Not many could be fooled by these scams. There aren't perhaps but 4 people, rational ones anyway, who would actually open any message from or routed through the domain of any political party. If I could be on a "do not call" list that included political parties, I'd do it in a heartbeat. Come election season, the political pushers become bigger pests than cockroaches in Miami, pity you can't treat them the same way.
The only appropriate icon for the two party political cartel. "O Lord, bless this thy hand grenade, that with it thou mayst blow thine enemies to tiny bits, in thy mercy."
I was rather impressed with this post. I must admit that I thought the article was about bad design, not a criticism of PHP but clearly given the length of g's post I must have been wrong.
Can we have a bucket of water icon to douse the flames? The only alternative seems to be a waste of good beer.
Sent myself a quick test mail from the page in question. From the headers:
Received: from web1.dnc.org (web1.dnc.org [192.168.10.71]) by mailservices.democrats.org (Postfix) with ESMTP id 6EAB912E47B for <me>; Mon, 31 Aug 2009 11:17:11 -0400 (EDT)

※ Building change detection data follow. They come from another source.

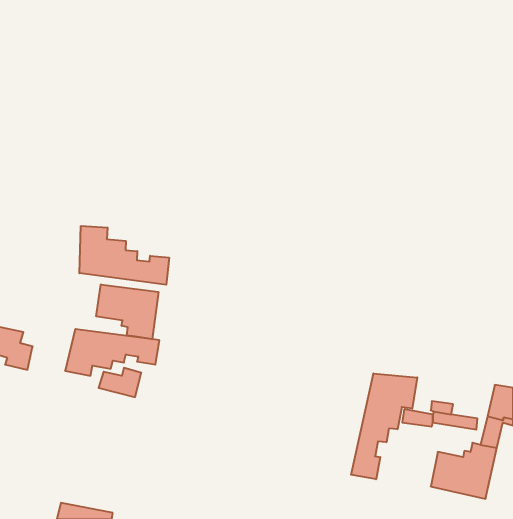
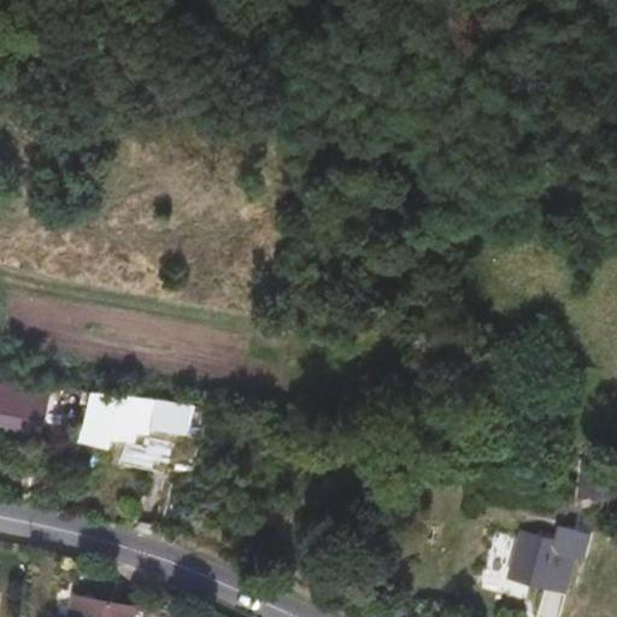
building: [79,226,169,285] -> none
building: [96,284,158,339] -> none
building: [351,373,417,479] -> none

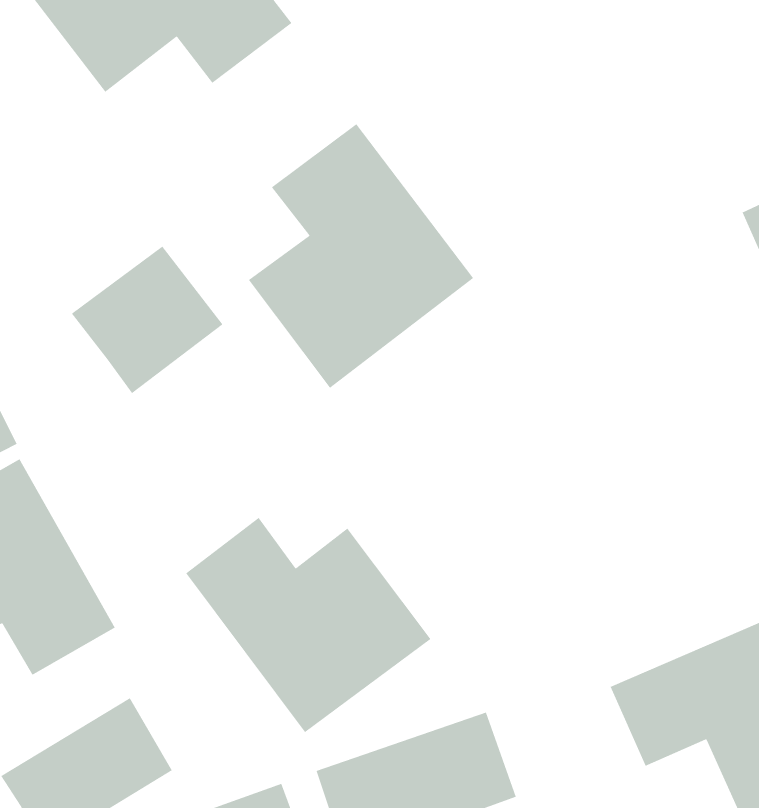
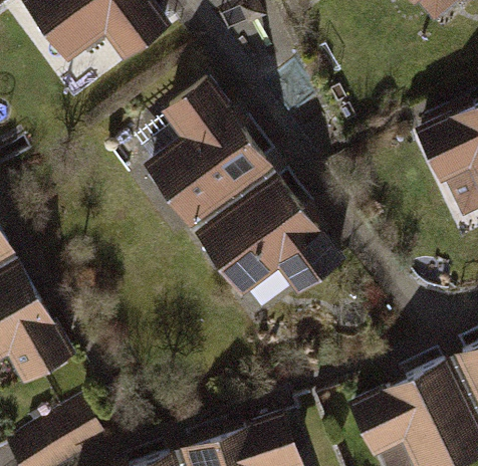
building: [71,245,223,394] -> none
building: none -> [191,174,342,302]
building: [185,517,432,733] -> none

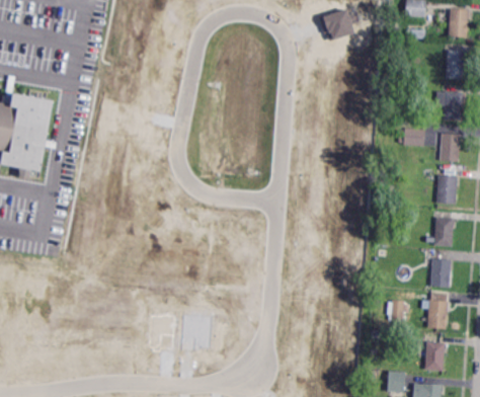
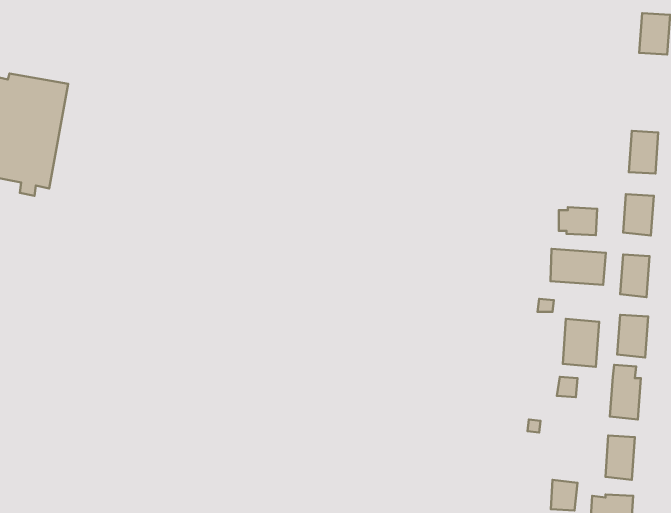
building: [434,90,463,121] -> none
building: [399,127,425,146] -> [559,207,597,235]
building: none -> [551,249,606,285]
building: none -> [563,319,599,367]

Received: by web1.dnc.org (Postfix, from userid 30) id 4F7C1482BD; Mon, 31 Aug
2009 11:17:11 -0400 (EDT)
Received: from phpmailer ([192.168.10.24]) by www.democrats.org with HTTP
(PHPMailer); Mon, 31 Aug 2009 11:17:11 -0400
Sorry, but it does indeed look like the venerable and frewuently-exploited PHPMailer is at work here. I know that the exploitable nature of the page itself isn't helping, but few (if any) security problems have been improved by the addition of PHP.